In order to save you from semi-trivial details I present only with a simplified version of the hash which assumes the number of bytes to hash is divisible by 32. I clocked my hash as 5-10% slower than Hsieh's, but I'm quite happy with its statistical properties: a one-bit flip in the input flips any bit in the 256-bit internal state by the end of each iteration with a probability within 0.03 of 50% in a test of 10^8 one-bit flips. The corresponding probability range for Hsieh's hash is from 3.2% to 25%, or if the final avalanching included within 0.31 of 50%. By sacrificing some of the quality of the hash the function below could be modified to be even faster than Hsieh's hash.

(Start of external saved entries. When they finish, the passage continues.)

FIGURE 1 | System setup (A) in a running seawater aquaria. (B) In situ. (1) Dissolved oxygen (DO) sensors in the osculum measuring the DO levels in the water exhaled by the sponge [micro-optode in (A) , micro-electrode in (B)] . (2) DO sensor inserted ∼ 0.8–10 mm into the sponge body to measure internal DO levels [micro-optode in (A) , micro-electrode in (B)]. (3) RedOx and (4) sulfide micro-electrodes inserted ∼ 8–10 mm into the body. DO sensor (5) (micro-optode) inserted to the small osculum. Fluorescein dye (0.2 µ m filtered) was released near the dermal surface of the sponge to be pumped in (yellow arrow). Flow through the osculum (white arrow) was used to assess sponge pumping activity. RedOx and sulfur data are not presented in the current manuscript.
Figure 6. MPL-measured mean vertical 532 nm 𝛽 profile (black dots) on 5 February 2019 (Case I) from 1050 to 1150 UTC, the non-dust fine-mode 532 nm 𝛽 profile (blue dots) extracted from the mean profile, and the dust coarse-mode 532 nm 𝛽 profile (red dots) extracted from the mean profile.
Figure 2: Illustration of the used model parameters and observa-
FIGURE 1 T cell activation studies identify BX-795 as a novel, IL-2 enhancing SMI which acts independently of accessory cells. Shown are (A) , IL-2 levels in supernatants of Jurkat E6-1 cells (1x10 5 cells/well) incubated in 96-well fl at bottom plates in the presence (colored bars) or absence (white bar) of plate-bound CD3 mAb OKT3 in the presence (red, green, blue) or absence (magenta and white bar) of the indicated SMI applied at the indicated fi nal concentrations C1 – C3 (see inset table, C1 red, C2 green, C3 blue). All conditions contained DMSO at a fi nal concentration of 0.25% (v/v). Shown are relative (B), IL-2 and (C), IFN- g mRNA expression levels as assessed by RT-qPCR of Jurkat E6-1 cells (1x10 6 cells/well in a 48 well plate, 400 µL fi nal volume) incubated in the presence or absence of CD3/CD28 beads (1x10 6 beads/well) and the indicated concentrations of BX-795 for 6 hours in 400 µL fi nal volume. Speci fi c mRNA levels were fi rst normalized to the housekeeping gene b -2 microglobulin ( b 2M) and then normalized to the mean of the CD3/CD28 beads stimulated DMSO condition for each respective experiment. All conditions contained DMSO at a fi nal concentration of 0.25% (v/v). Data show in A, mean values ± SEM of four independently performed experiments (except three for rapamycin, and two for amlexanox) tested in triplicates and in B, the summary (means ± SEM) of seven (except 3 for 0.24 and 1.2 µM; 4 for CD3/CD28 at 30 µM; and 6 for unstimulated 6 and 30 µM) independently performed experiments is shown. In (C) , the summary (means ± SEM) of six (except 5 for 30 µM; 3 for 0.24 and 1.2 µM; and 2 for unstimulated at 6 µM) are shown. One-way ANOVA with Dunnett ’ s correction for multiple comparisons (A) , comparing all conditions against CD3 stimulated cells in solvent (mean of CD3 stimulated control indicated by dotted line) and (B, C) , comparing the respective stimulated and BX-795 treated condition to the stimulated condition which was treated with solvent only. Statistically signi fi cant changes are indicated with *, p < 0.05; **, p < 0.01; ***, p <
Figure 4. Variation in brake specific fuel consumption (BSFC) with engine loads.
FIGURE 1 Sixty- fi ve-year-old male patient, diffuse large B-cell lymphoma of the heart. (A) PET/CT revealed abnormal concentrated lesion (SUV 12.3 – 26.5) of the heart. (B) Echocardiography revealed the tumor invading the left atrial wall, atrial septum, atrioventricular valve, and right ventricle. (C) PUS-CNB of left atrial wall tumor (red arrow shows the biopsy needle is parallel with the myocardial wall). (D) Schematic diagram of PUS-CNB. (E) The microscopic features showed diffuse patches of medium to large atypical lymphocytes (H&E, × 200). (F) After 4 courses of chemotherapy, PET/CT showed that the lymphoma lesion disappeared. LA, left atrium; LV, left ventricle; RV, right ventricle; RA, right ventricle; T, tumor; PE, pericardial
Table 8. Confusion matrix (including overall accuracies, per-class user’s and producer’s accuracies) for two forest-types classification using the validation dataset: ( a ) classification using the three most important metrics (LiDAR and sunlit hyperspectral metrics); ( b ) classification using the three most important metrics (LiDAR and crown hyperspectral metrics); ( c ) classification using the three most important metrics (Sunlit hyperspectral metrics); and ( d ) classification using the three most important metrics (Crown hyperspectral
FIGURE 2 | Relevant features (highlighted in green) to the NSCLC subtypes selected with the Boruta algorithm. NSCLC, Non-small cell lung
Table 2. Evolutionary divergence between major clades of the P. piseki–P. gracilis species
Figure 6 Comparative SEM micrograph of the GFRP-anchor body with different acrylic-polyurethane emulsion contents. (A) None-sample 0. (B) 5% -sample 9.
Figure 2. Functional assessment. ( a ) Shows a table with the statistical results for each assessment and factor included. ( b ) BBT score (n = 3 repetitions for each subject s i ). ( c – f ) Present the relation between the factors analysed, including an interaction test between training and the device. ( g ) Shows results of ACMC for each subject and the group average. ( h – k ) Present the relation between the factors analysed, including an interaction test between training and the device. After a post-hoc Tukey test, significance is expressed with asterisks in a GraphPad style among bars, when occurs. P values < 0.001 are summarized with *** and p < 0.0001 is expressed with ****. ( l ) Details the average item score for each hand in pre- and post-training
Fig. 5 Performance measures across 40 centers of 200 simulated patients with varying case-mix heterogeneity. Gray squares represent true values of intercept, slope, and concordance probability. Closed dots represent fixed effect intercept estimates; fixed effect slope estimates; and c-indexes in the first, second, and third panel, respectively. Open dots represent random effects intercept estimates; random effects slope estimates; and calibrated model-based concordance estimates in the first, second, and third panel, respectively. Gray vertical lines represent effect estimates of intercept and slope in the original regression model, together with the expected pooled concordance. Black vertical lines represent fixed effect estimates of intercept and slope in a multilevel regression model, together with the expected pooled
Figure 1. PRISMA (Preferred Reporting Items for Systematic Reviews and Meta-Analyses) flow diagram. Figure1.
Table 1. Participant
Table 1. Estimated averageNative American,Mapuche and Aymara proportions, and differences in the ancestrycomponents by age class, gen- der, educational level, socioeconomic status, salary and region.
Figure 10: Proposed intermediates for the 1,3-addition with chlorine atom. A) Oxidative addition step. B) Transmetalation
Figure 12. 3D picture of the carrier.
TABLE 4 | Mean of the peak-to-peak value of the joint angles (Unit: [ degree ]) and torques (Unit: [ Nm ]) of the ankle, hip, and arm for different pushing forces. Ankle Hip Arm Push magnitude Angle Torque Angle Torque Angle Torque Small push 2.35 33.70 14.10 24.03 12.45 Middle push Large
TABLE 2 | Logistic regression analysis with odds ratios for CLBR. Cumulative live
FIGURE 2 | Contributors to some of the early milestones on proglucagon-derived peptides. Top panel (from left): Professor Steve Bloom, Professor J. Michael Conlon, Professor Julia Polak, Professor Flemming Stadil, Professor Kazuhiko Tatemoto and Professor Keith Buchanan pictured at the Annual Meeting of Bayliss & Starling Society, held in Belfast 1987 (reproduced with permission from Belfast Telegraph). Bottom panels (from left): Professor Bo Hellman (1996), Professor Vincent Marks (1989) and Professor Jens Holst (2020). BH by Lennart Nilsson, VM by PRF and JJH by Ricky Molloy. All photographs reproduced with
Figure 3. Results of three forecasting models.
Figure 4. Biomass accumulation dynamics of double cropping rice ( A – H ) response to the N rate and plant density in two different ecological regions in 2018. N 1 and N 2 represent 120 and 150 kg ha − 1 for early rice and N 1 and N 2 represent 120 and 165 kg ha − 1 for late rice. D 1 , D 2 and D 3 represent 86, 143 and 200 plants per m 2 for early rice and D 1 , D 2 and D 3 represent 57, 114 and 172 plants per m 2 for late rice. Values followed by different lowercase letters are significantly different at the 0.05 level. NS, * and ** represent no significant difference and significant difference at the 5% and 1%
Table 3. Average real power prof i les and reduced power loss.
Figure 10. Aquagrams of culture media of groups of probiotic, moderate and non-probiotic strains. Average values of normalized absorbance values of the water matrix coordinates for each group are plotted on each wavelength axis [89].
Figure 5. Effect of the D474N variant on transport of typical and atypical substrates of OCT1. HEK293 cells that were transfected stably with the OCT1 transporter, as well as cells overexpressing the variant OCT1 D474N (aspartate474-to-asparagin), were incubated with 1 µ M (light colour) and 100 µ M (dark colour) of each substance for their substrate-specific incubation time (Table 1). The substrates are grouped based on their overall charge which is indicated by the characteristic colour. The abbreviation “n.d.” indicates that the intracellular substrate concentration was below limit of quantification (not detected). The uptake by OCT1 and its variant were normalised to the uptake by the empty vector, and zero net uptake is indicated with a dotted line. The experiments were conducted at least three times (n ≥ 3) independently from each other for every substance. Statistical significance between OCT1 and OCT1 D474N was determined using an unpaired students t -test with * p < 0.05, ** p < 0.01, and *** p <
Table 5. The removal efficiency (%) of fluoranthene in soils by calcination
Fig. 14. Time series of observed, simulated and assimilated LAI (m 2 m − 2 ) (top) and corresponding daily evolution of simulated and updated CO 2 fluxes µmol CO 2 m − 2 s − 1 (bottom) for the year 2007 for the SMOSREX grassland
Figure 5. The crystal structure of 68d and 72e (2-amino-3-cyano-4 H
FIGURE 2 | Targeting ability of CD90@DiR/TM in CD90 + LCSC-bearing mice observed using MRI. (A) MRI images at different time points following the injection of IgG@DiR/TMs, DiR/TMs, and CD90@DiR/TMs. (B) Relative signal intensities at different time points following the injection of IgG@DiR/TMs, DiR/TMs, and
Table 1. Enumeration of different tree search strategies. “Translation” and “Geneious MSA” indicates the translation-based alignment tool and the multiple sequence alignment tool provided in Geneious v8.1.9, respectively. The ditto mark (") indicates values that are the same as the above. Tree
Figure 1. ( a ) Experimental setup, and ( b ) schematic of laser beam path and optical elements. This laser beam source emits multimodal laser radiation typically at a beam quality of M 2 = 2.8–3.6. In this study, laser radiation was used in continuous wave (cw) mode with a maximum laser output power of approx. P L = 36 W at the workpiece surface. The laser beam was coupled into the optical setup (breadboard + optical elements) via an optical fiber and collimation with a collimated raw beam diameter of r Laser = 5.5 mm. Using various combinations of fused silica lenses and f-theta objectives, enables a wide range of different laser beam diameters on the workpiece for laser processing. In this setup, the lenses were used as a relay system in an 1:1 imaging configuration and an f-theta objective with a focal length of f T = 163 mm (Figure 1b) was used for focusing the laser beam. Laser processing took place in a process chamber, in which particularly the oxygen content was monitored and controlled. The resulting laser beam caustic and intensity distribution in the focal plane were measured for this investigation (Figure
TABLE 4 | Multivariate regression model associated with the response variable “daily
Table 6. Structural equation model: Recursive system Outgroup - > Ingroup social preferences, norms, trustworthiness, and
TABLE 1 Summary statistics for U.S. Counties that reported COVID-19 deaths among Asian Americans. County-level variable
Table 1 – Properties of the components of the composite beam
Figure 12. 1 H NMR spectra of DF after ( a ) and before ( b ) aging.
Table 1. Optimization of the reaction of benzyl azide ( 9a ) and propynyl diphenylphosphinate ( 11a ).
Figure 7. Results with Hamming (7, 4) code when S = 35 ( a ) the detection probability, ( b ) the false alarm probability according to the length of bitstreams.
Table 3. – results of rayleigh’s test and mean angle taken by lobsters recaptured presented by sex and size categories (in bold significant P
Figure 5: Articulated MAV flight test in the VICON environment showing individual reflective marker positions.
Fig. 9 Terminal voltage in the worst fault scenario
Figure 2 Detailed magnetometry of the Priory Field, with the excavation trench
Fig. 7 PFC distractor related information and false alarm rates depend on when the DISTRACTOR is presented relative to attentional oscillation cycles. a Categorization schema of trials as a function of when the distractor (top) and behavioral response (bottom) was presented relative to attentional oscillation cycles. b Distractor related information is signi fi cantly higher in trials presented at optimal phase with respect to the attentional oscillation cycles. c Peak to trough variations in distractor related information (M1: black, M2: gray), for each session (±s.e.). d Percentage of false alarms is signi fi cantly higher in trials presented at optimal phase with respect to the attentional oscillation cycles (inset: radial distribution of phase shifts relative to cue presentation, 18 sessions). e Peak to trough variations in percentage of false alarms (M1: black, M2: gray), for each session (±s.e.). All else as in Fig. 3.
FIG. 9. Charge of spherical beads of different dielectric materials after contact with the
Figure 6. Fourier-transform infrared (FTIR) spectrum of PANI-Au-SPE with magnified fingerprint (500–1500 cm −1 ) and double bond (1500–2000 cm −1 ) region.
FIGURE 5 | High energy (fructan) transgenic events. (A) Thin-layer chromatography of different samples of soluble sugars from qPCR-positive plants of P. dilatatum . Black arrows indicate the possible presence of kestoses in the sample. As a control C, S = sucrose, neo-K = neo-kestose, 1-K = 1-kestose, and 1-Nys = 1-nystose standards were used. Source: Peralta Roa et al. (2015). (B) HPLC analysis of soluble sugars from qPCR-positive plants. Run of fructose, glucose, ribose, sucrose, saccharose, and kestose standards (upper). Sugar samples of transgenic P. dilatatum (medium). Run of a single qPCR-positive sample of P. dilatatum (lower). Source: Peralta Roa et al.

/* Compile with gcc -msse2 ... */
#include <xmmintrin.h>
typedef signed short s_int16_t; /* A 16-bit signed type. */
static s_int16_t mul_add_coeffs[16] __attribute__((aligned(16))) = {
18743, 28829, -22921, -14039, -15247, -11117, -14293, 18911,
-23407, 17987, -11321, -25943, -32287, 10001, 30773, -12541,
};
/* Compute a 256-bit hash into res[0..31] using SSE2. buf and res
need not be aligned, but len must be divisible by 32. */
static void hasshe2(const unsigned char *buf, int len, unsigned char *res)
{
__m128i madd_1, madd_2, in_1, in_2, hash_1, hash_2, tmp_1, tmp_2;
madd_1 = _mm_load_si128((void *) mul_add_coeffs);
madd_2 = _mm_load_si128((void *) (mul_add_coeffs + 8));
in_1 = _mm_loadu_si128((void *) buf);
in_2 = _mm_loadu_si128((void *) (buf + 16));
hash_1 = _mm_madd_epi16(madd_1, in_1);
hash_2 = _mm_madd_epi16(madd_2, in_2);
goto rest_of_mix;
do {
in_1 = _mm_loadu_si128((void *) buf);
in_2 = _mm_loadu_si128((void *) (buf + 16));
hash_1 = _mm_xor_si128(hash_1, _mm_madd_epi16(madd_1, in_1));
hash_2 = _mm_xor_si128(hash_2, _mm_madd_epi16(madd_2, in_2));
rest_of_mix:
hash_1 = _mm_add_epi64(hash_1, _mm_srli_si128(hash_1, 3));
hash_1 = _mm_sub_epi64(hash_1,
_mm_shuffle_epi32(hash_1, _MM_SHUFFLE(0, 1, 2, 3)));
hash_2 = _mm_add_epi64(hash_2, _mm_srli_si128(hash_2, 3));
hash_2 = _mm_sub_epi64(hash_2,
_mm_shuffle_epi32(hash_2, _MM_SHUFFLE(0, 1, 2, 3)));
tmp_1 = _mm_xor_si128(in_1, _mm_unpackhi_epi8(hash_2, hash_1));
tmp_2 = _mm_xor_si128(in_2, _mm_unpacklo_epi8(hash_1, hash_2));
hash_1 = _mm_xor_si128(tmp_2, _mm_madd_epi16(madd_1, tmp_1));
hash_1 = _mm_sub_epi64(hash_1,
_mm_shuffle_epi32(hash_1, _MM_SHUFFLE(0, 1, 2, 3)));
hash_2 = _mm_xor_si128(tmp_1, _mm_madd_epi16(madd_2, tmp_2));
hash_2 = _mm_sub_epi64(hash_2,
_mm_shuffle_epi32(hash_2, _MM_SHUFFLE(0, 1, 2, 3)));
/* Move these after the loop if good statistical properties not
required. */
tmp_1 = _mm_xor_si128(in_1, _mm_unpackhi_epi8(hash_1, hash_2));
tmp_2 = _mm_xor_si128(in_2, _mm_unpacklo_epi8(hash_2, hash_1));
hash_1 = _mm_xor_si128(tmp_2, _mm_madd_epi16(madd_1, tmp_1));
hash_1 = _mm_sub_epi64(hash_1,
_mm_shuffle_epi32(hash_1, _MM_SHUFFLE(2, 1, 0, 3)));
hash_2 = _mm_xor_si128(tmp_1, _mm_madd_epi16(madd_2, tmp_2));
hash_2 = _mm_sub_epi64(hash_2,
_mm_shuffle_epi32(hash_2, _MM_SHUFFLE(2, 1, 0, 3)));
len -= 32;
buf += 32;
} while (len > 0);
_mm_storeu_si128((void *) res, hash_1);
_mm_storeu_si128((void *) (res + 16), hash_2);
}
The code should work on all Pentia 4 and Athlon 64's and newer, but my hash will nevertheless become gradually obsolete (or at least subject to further improvement) because SSE4 will provide an instruction for computing CRC32.